In this guide
The capacity to transact efficiently stands as the cornerstone of successful prediction market trading. Markets with strong liquidity enable you to enter positions and exit them at reasonable prices; conversely, thin markets can impose substantial costs through wide spreads before any outcome is determined.
What Is Liquidity in Prediction Markets?
Liquidity describes how easily you can purchase or sell shares whilst keeping price impact minimal. A prediction market demonstrating robust liquidity exhibits:
- Narrow bid-ask spread (offer and demand prices in close proximity)
- Substantial order book depth (orders distributed across multiple price tiers)
- Elevated recent transaction volume
- Numerous engaged traders participating on each side of the market
Signs of a Liquid Market
- Spread under 2 cents: YES quoted at 0.65 bid / 0.67 ask represents a 2-cent spread — exceptionally narrow by prediction market standards
- Large open interest: Hundreds or thousands of dollars in active YES and NO positions outstanding
- Recent trades: Most recent transaction occurred within minutes (rather than hours or days)
- Volume over $10,000: Markets generating substantial daily turnover typically possess sufficient liquidity for standard trade sizes
Impact on Your Trading
When you trade a market exhibiting a 5-cent spread, you incur a 5-cent-per-share penalty upon entry — independent of subsequent price movements. A 1-cent spread market reduces this friction by roughly 80%. Across numerous transactions, these savings accumulate substantially.
Illustration: Suppose you acquire 1,000 YES shares comparing a 5-cent spread market against a 1-cent spread market:
- 5-cent spread: upfront expense $50 (spread cost exclusively)
- 1-cent spread: upfront expense $10
- Monthly trading across 20 markets annually: $960 versus $192
Where to Find the Most Liquid Prediction Markets
PolyGram's deepest prediction markets include:
- Prominent American political markets (presidential elections, legislative majorities)

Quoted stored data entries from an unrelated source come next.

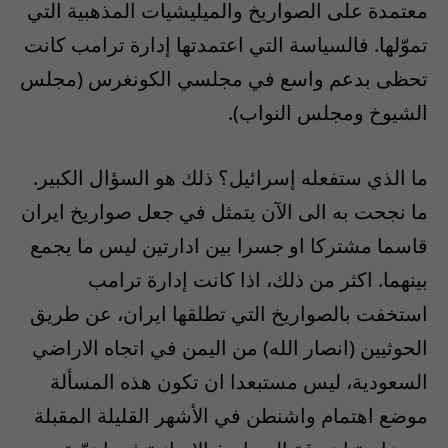
معتمدة على الصواريخ والميليشيات المذهبية التي
تموّلها. فالسياسة التي اعتمدتها إدارة ترامب كانت
تحظى بدعم واسع في مجلسي الكونغرس (مجلس
الشيوخ ومجلس النواب).
ما الذي ستفعله إسرائيل؟ ذلك هو السؤال الكبير.
ما نجحت به الى الآن يتمثل في جعل صواريخ ايران
قاسما مشتركا او جسرا بين ادارتين ليس ما يجمع
بينهما. اكثر من ذلك، اذا كانت إدارة ترامب
استخفت بالصواريخ التي تطلقها ايران، عن طريق
الحوثيين (انصار الله) من اليمن في اتجاه الاراضي
السعودية، ليس مستبعدا ان تكون هذه المسألة
موضع اهتمام واشنطن في الأشهر القليلة المقبلة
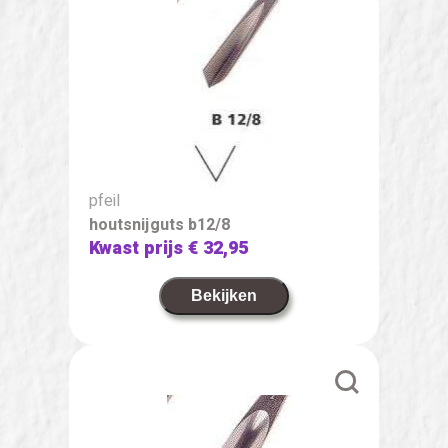
pfeil
houtsnijguts b12/8
Kwast prijs
€ 32,95
Bekijken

- Bitcoin and Ethereum price-level contracts
- Super Bowl and NBA Finals markets (in-season periods)
- Central bank rate decision markets
- FIFA World Cup champion markets (tournament windows)

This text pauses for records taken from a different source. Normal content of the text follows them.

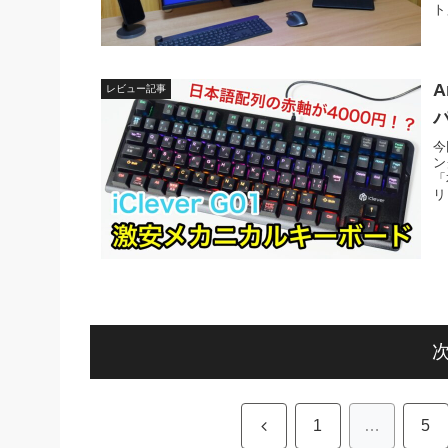
ト
レビュー記事
パ
今
ン
「
リ
前
1
…
5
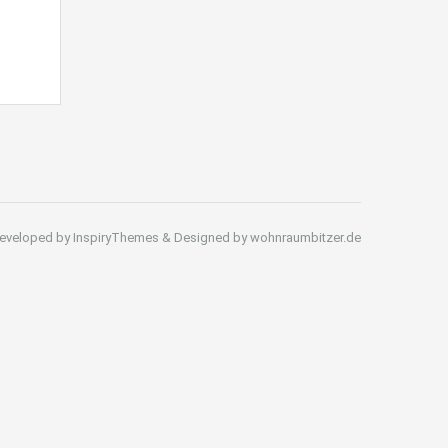
eveloped by InspiryThemes & Designed by wohnraumbitzer.de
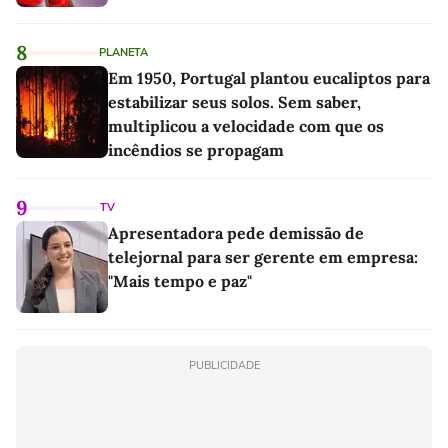
8
PLANETA
Em 1950, Portugal plantou eucaliptos para
estabilizar seus solos. Sem saber,
multiplicou a velocidade com que os
incêndios se propagam
9
TV
Apresentadora pede demissão de
telejornal para ser gerente em empresa:
"Mais tempo e paz"
PUBLICIDADE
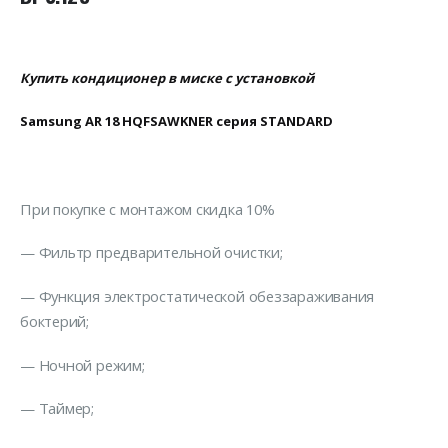
Купить кондиционер в миске с установкой
Samsung AR 18 HQFSAWKNER серия STANDARD
При покупке с монтажом скидка 10%
— Фильтр предварительной очистки;
— Функция электростатической обеззараживания
боктерий;
— Ночной режим;
— Таймер;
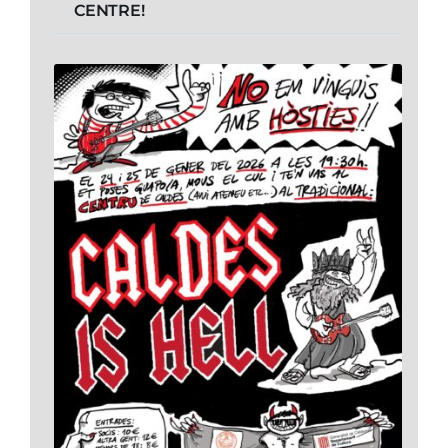
CENTRE!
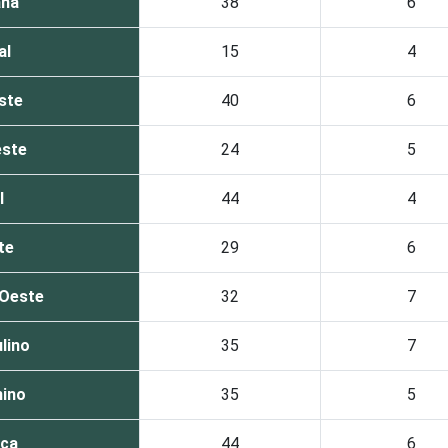
ana
38
6
al
15
4
ste
40
6
este
24
5
l
44
4
te
29
6
-Oeste
32
7
lino
35
7
ino
35
5
nca
44
6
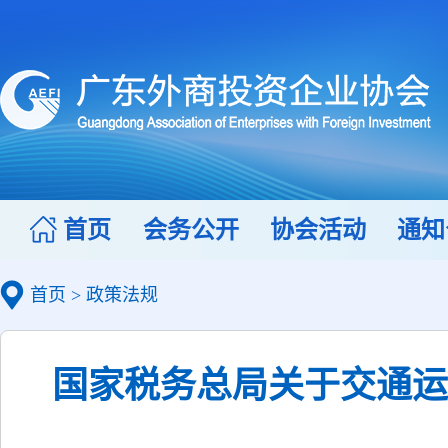
首页
会务公开
协会活动
通知
首页
>
政策法规
国家税务总局关于交通运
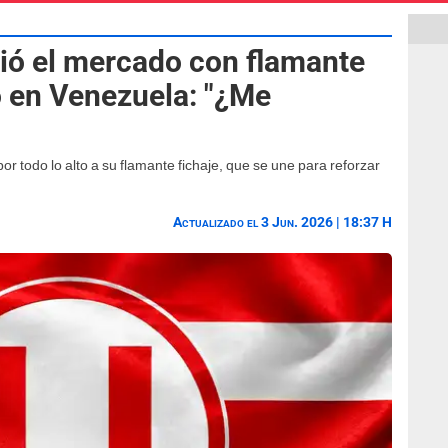
dió el mercado con flamante
ó en Venezuela: "¿Me
or todo lo alto a su flamante fichaje, que se une para reforzar
Actualizado el 3 Jun. 2026 | 18:37 H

Explore by transaction volume at PolyGram markets — sorting by Volume displays the deepest markets at the top.
FAQ
- Can I trade illiquid markets safely?
- Certainly, though prudence is warranted. Employ limit orders instead of market orders to dictate your entry price precisely. Refrain from building positions you cannot unwind profitably given prevailing spreads.
- How does liquidity change over a market's life?
- Typically, markets exhibit thin liquidity upon launch and strengthen as the resolution date nears and trader participation increases. The period immediately preceding major event outcomes frequently witnesses peak liquidity conditions.
- Does PolyGram have the same liquidity as Polymarket?
- Indeed — PolyGram connects to the underlying Polymarket CLOB infrastructure, ensuring liquidity availability is equivalent.